Das Problem ist nun aber die Frage, ob es sich z.B. bei den Laufzeitverlängerungen der Atomkraftwerke (AKW) um solches Unrecht handelt. Die Bundesregierung verneint diese und stempelt jede Aktion wie z.B. das so genannte „Castor-Schottern“ als kriminell ab. Illegal ist dieses so oder so. Ähnlich verhält es sich auch bei den Sitzblockaden. Die Polizei war nur so großmütig, die Blockierer ziehen zu lassen.
Der Ausstieg aus der Atomkraft war beschlossene Sache und wurde durch die neue schwarz-gelbe durch Laufzeitverlängerungen bestehender Atomkraftwerke ausgehebelt. Man versteht sie als Brückentechnologie. Das bedeutet, das weiterhin hochradioaktiver Atommüll anfällt, der in Zwischenlagern wie in Gorleben 40 Jahre lang abkühlen muss. Ein Endlager für diesen Müll ist weiterhin nicht vorhanden. Inzwischen hat sich die Mehrheit der deutschen Bürger gegen diese Weiternutzung gewandt. Über die Risiken der Atomkraft brauche ich mich hier wohl nicht weiter zu äußern. Viele sehen es so als unverantwortlich an, alte AKWs länger als nötig betreiben zu lassen. In meinem Augen kommt das einem „gesetzlichen Unrecht“ gleich.
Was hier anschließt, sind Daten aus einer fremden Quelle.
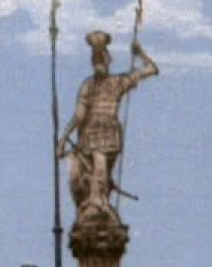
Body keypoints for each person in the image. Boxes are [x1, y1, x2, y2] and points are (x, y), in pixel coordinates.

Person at [57, 30, 158, 222]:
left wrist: (62, 140)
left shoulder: (98, 84)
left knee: (100, 171)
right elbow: (152, 68)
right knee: (100, 171)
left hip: (97, 134)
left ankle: (98, 201)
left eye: (98, 60)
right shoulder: (115, 82)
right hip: (106, 133)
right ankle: (98, 200)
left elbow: (79, 116)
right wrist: (140, 53)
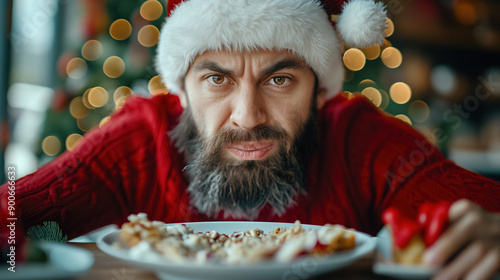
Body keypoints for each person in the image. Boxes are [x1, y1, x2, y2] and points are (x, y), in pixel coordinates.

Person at [1, 0, 499, 278]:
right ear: (183, 90)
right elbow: (13, 214)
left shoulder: (367, 144)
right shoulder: (136, 144)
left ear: (318, 92)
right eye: (217, 79)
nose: (247, 116)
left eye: (279, 80)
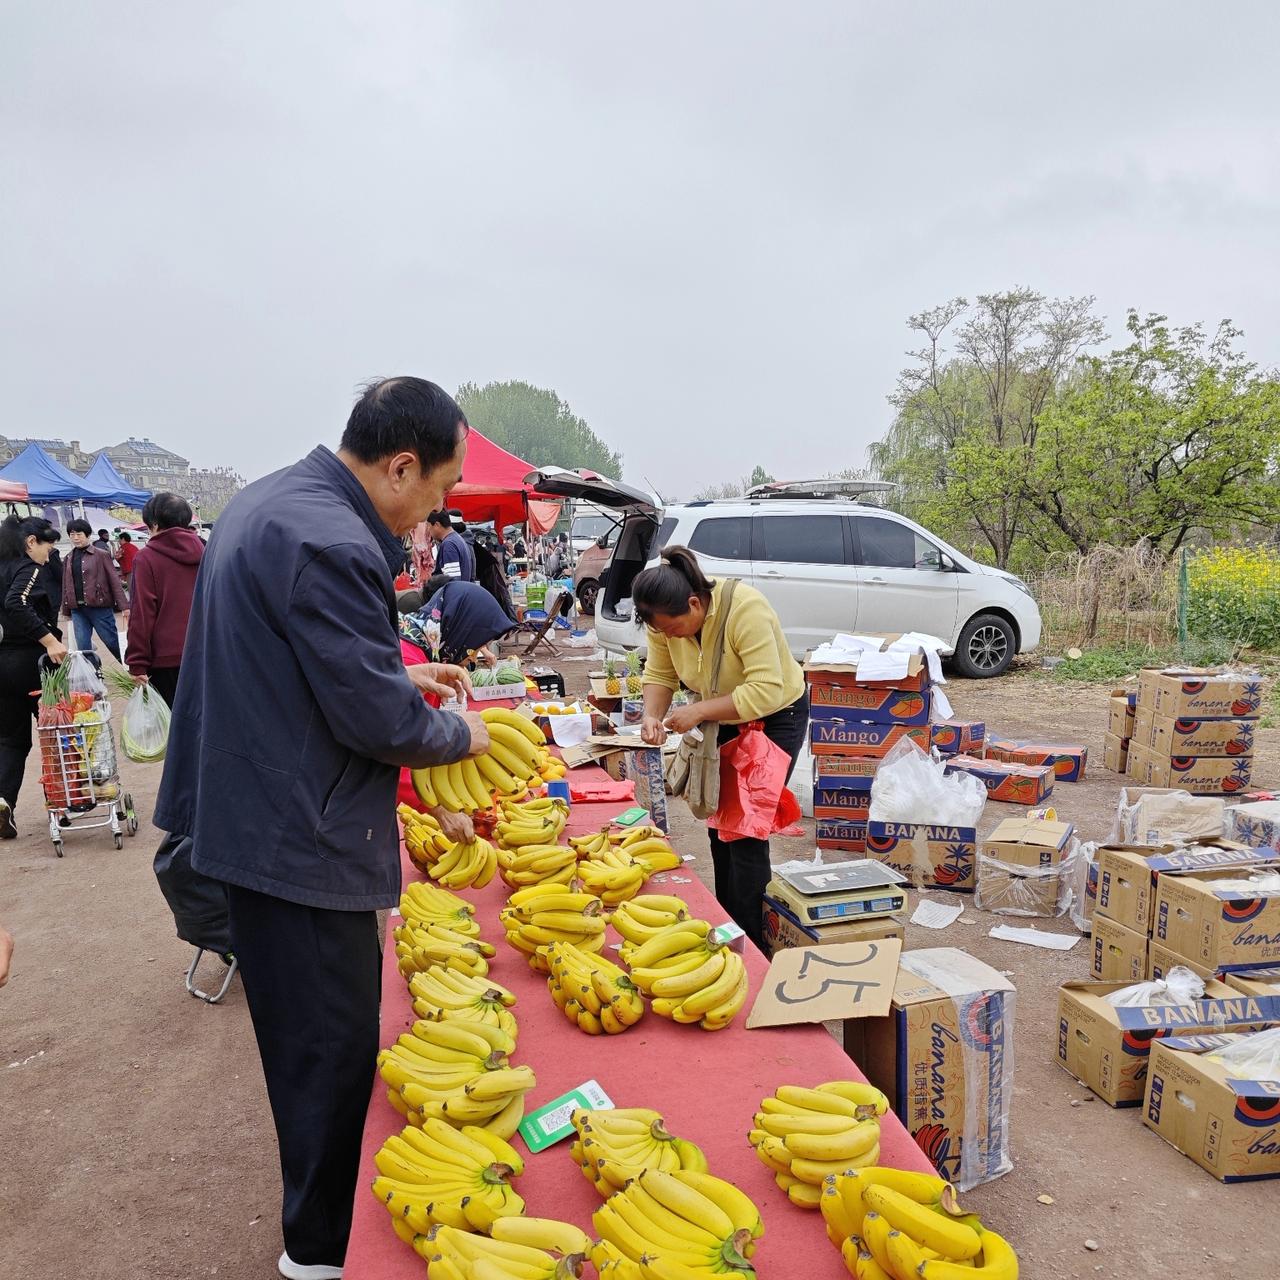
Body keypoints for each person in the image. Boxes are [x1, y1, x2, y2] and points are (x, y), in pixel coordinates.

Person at [154, 376, 490, 1280]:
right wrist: (461, 729)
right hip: (296, 839)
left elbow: (298, 658)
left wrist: (397, 675)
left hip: (255, 810)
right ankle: (316, 1256)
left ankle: (316, 1235)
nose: (437, 510)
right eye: (442, 490)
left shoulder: (272, 500)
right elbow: (376, 726)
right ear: (402, 465)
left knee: (309, 1045)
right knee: (327, 1054)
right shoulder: (337, 541)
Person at [634, 546, 809, 950]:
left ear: (695, 603)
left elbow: (765, 689)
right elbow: (659, 672)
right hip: (721, 714)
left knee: (745, 830)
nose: (669, 636)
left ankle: (750, 944)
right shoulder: (661, 619)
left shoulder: (746, 609)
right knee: (719, 824)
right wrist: (651, 715)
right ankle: (728, 921)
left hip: (775, 715)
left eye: (673, 628)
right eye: (661, 631)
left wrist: (696, 711)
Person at [0, 515, 67, 839]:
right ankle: (61, 803)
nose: (50, 553)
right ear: (31, 543)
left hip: (2, 664)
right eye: (48, 546)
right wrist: (50, 639)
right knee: (55, 732)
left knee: (11, 741)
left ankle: (3, 801)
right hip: (31, 663)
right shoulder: (27, 568)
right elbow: (17, 602)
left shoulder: (2, 566)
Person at [124, 493, 204, 709]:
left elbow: (142, 614)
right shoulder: (206, 552)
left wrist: (137, 663)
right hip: (207, 653)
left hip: (167, 661)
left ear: (154, 524)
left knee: (175, 726)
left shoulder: (147, 558)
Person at [404, 576, 519, 667]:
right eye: (475, 647)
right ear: (460, 630)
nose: (474, 659)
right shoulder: (411, 661)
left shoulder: (427, 642)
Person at [61, 518, 127, 662]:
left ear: (88, 535)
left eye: (79, 534)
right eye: (72, 534)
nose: (75, 538)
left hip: (99, 607)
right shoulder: (68, 557)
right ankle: (95, 678)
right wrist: (65, 609)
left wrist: (124, 606)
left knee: (112, 642)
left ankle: (134, 671)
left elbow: (114, 581)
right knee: (83, 649)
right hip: (78, 610)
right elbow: (66, 585)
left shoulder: (101, 554)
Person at [426, 507, 475, 581]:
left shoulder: (449, 545)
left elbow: (453, 581)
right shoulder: (457, 538)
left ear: (437, 525)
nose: (428, 530)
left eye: (428, 526)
Die weitere Frage ist, mit welchen Mitteln, Aktionen usw. der zivile Ungehorsam durchzuführen ist. Ich will hier nicht zum Aufruhr aufrufen, obwohl mir manchmal danach zu Mute ist. Henry David Thoreau, der den Begriff prägte, protestierte u.a. gegen die Sklavenhaltung, indem er keine Steuern mehr bezahlte. Ähnlich könnte auch bei uns gegen die weitere Nutzung von Atomstrom vorgegangen werden. Eine erste und zudem völlig legale Maßnahme wäre es, den Stromanbieter zu wechseln (weg von den Energieriesen wie Eon und RWE) bzw. auf Öko-Strom umzusteigen. Das kann natürlich nicht genügen.
Um was es mir eigentlich geht: Jeder sollte sich fragen, ob er zum Vieh gehört, das man am Wahltag zur Urne schleifen kann, um es dann abzuschlachten, oder ob es Sinn macht, gegen Entscheidungen anzugehen, die unsere Zukunft und die unserer Kinder betreffen. Die Politik muss endlich begreifen, dass sie bei Themen wie Stuttgart21 und AKW-Laufzeitverlängerungen nicht am Bürger vorbei entscheiden kann.
Und: Wer den Bürgerwillen wohlweislich ignoriert, dem sollte nicht nur die politische Rechnung (Abwahl) vorgelegt bekommen, sondern der sollte auch auf andere Weise zur Verantwortung gezogen werden können. Wie das aussehen könnte, will ich hier offen lassen.